Happy 95th Birthday, Angela

June 18, 2026 was the ninety-fifth anniversary of my mother’s birth. She died thirty-one years ago at the age of sixty four, as a resident of Riverview Hospital in Port Coquitlam.

It’s been so many years without her in my life in any meaningful way that she feels more like an ancestor to me than a parent. She never was any sort of parent; she was mostly a funny, strange, loud, laughing, crying grown-up who was probably more childish than her own children.

As I became an adult and started to understand her condition better, she became kind of objectified and detached from my heart. My image of her changed from a mother to just “Angela”. I’m sure that symbolic change was a survival instinct on my part. I couldn’t call her “mother” – the role never fit her anyway. Her alcohol-induced brain damage and the regime of antidepressants she was on in hospital rendered her almost non-communicative and constantly fidgeting in her wheelchair. She gradually became ever-more distant to us over the fourteen years she was hospitalized.

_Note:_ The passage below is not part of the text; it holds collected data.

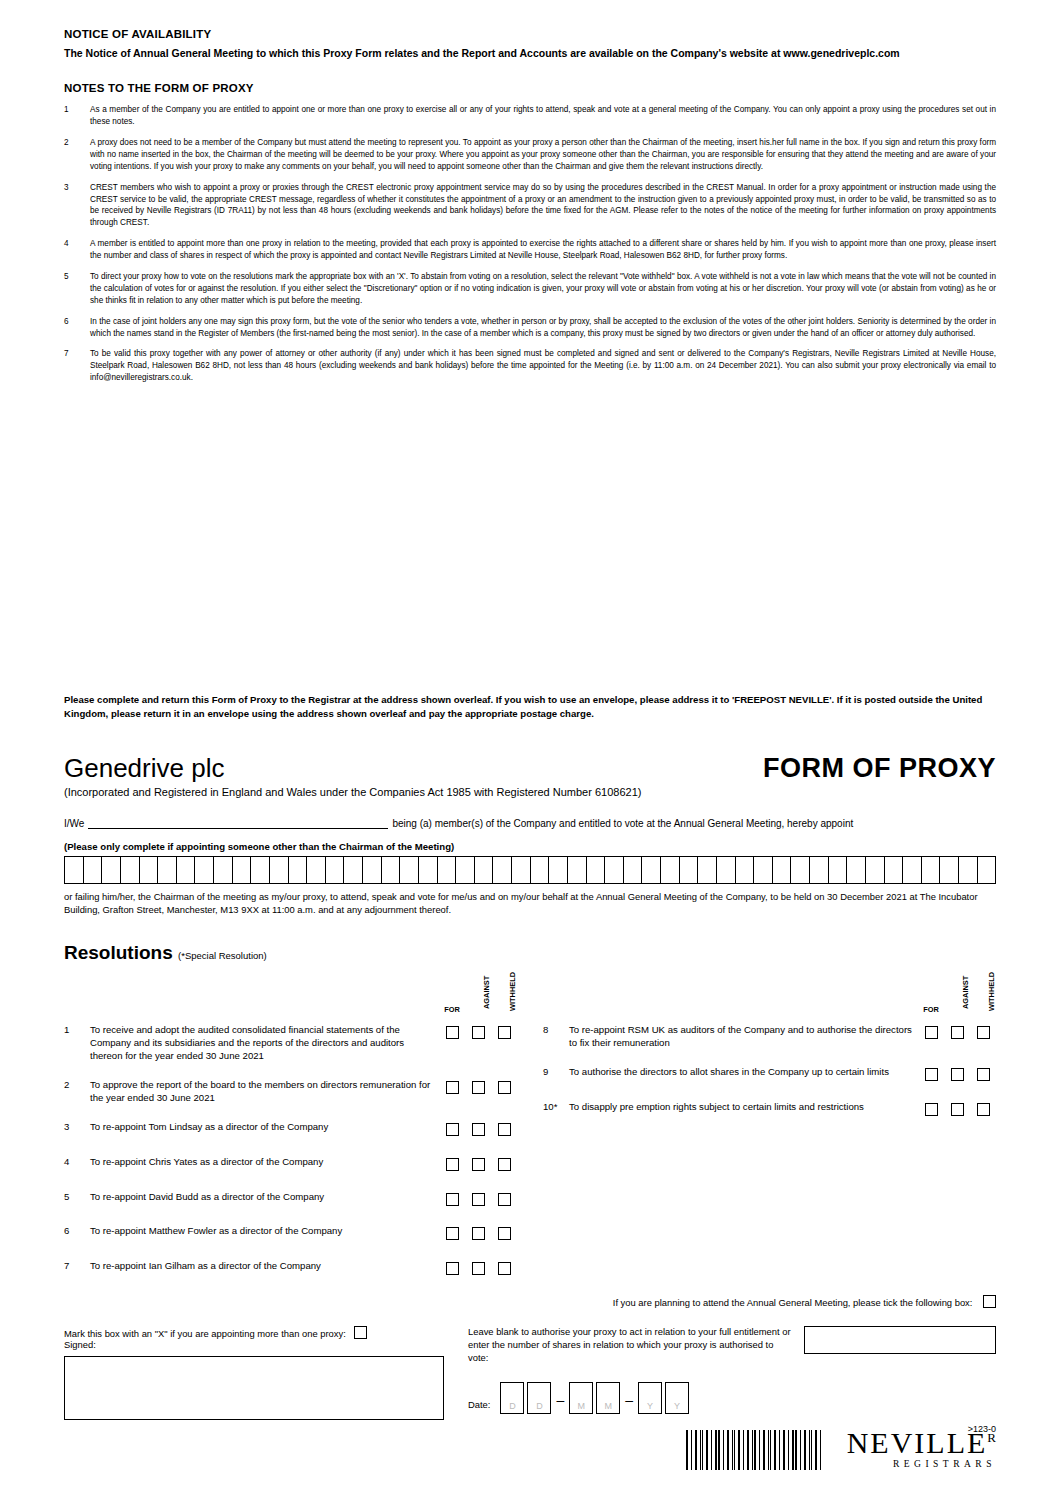Notice of Availability
The Notice of Annual General Meeting to which this Proxy Form relates and the Report and Accounts are available on the Company's website at www.genedriveplc.com
Notes to the Form of Proxy
As a member of the Company you are entitled to appoint one or more than one proxy to exercise all or any of your rights to attend, speak and vote at a general meeting of the Company. You can only appoint a proxy using the procedures set out in these notes.
A proxy does not need to be a member of the Company but must attend the meeting to represent you. To appoint as your proxy a person other than the Chairman of the meeting, insert his.her full name in the box. If you sign and return this proxy form with no name inserted in the box, the Chairman of the meeting will be deemed to be your proxy. Where you appoint as your proxy someone other than the Chairman, you are responsible for ensuring that they attend the meeting and are aware of your voting intentions. If you wish your proxy to make any comments on your behalf, you will need to appoint someone other than the Chairman and give them the relevant instructions directly.
CREST members who wish to appoint a proxy or proxies through the CREST electronic proxy appointment service may do so by using the procedures described in the CREST Manual. In order for a proxy appointment or instruction made using the CREST service to be valid, the appropriate CREST message, regardless of whether it constitutes the appointment of a proxy or an amendment to the instruction given to a previously appointed proxy must, in order to be valid, be transmitted so as to be received by Neville Registrars (ID 7RA11) by not less than 48 hours (excluding weekends and bank holidays) before the time fixed for the AGM. Please refer to the notes of the notice of the meeting for further information on proxy appointments through CREST.
A member is entitled to appoint more than one proxy in relation to the meeting, provided that each proxy is appointed to exercise the rights attached to a different share or shares held by him. If you wish to appoint more than one proxy, please insert the number and class of shares in respect of which the proxy is appointed and contact Neville Registrars Limited at Neville House, Steelpark Road, Halesowen B62 8HD, for further proxy forms.
To direct your proxy how to vote on the resolutions mark the appropriate box with an 'X'. To abstain from voting on a resolution, select the relevant "Vote withheld" box. A vote withheld is not a vote in law which means that the vote will not be counted in the calculation of votes for or against the resolution. If you either select the "Discretionary" option or if no voting indication is given, your proxy will vote or abstain from voting at his or her discretion. Your proxy will vote (or abstain from voting) as he or she thinks fit in relation to any other matter which is put before the meeting.
In the case of joint holders any one may sign this proxy form, but the vote of the senior who tenders a vote, whether in person or by proxy, shall be accepted to the exclusion of the votes of the other joint holders. Seniority is determined by the order in which the names stand in the Register of Members (the first-named being the most senior). In the case of a member which is a company, this proxy must be signed by two directors or given under the hand of an officer or attorney duly authorised.
To be valid this proxy together with any power of attorney or other authority (if any) under which it has been signed must be completed and signed and sent or delivered to the Company's Registrars, Neville Registrars Limited at Neville House, Steelpark Road, Halesowen B62 8HD, not less than 48 hours (excluding weekends and bank holidays) before the time appointed for the Meeting (i.e. by 11:00 a.m. on 24 December 2021). You can also submit your proxy electronically via email to info@nevilleregistrars.co.uk.
Please complete and return this Form of Proxy to the Registrar at the address shown overleaf. If you wish to use an envelope, please address it to 'FREEPOST NEVILLE'. If it is posted outside the United Kingdom, please return it in an envelope using the address shown overleaf and pay the appropriate postage charge.
Genedrive plc
FORM OF PROXY
(Incorporated and Registered in England and Wales under the Companies Act 1985 with Registered Number 6108621)
I/We being (a) member(s) of the Company and entitled to vote at the Annual General Meeting, hereby appoint
(Please only complete if appointing someone other than the Chairman of the Meeting)
or failing him/her, the Chairman of the meeting as my/our proxy, to attend, speak and vote for me/us and on my/our behalf at the Annual General Meeting of the Company, to be held on 30 December 2021 at The Incubator Building, Grafton Street, Manchester, M13 9XX at 11:00 a.m. and at any adjournment thereof.
Resolutions (*Special Resolution)
| | | FOR | AGAINST | WITHHELD |
| --- | --- | --- | --- | --- |
| 1 | To receive and adopt the audited consolidated financial statements of the Company and its subsidiaries and the reports of the directors and auditors thereon for the year ended 30 June 2021 | | | |
| 2 | To approve the report of the board to the members on directors remuneration for the year ended 30 June 2021 | | | |
| 3 | To re-appoint Tom Lindsay as a director of the Company | | | |
| 4 | To re-appoint Chris Yates as a director of the Company | | | |
| 5 | To re-appoint David Budd as a director of the Company | | | |
| 6 | To re-appoint Matthew Fowler as a director of the Company | | | |
| 7 | To re-appoint Ian Gilham as a director of the Company | | | |
| | | FOR | AGAINST | WITHHELD |
| --- | --- | --- | --- | --- |
| 8 | To re-appoint RSM UK as auditors of the Company and to authorise the directors to fix their remuneration | | | |
| 9 | To authorise the directors to allot shares in the Company up to certain limits | | | |
| 10* | To disapply pre emption rights subject to certain limits and restrictions | | | |
If you are planning to attend the Annual General Meeting, please tick the following box:
Mark this box with an "X" if you are appointing more than one proxy:
Signed:
Leave blank to authorise your proxy to act in relation to your full entitlement or enter the number of shares in relation to which your proxy is authorised to vote:
Date:
D
D
–
M
M
–
Y
Y
>123-0
NEVILLER
REGISTRARS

Each time I visited her, I felt the need to re-introduce myself as her son John. I could never tell if she recognized me or remembered me. It was hard to tell if anyone was in there behind her downcast eyes. She gave me no clues, but once in a while, getting a moment of sustained eye contact felt amazing – like winning the emotional lottery.

By about forty five, it seemed like Angela had given up even trying at life. Her world may have died when her father did, or her relationship with my father had become so warped from fear and mistrust that there was nothing left to hold them together anymore.

I kept trying to visit her because I thought nobody else would. I hated the idea that she might ever be forgotten or abandoned. I carried an unnecessary burden of guilt for her captivity and her isolation from her family. I tried to resolve my fears by visiting her.

There are a multitude of images of Angela preserved in our photo albums, plus the faint, fleeting glimpses that flash through my mind’s eye. I can see an elegant, beautiful woman with movie star looks. I can hear a singing voice like a broadway star, and see energetic keyboard hands that flashed across the keys like Oscar Peterson.

At her height in life, she shone like the brightest Star of Tomorrow in the heavens. I’ll praise her in memory of that dream, the dream she once almost achieved.

Her fall was not some Icarus-like failure. She’d been falling all her life, struggling with manic depression and an addiction to the alcohol that she used to tamp down the mood swings.

We’re all falling really, but some of us just fall much faster and hit the ground a lot harder. For me, she gradually rose again as a beautiful posyhumous ideal, earning her Angel’s wings in the end.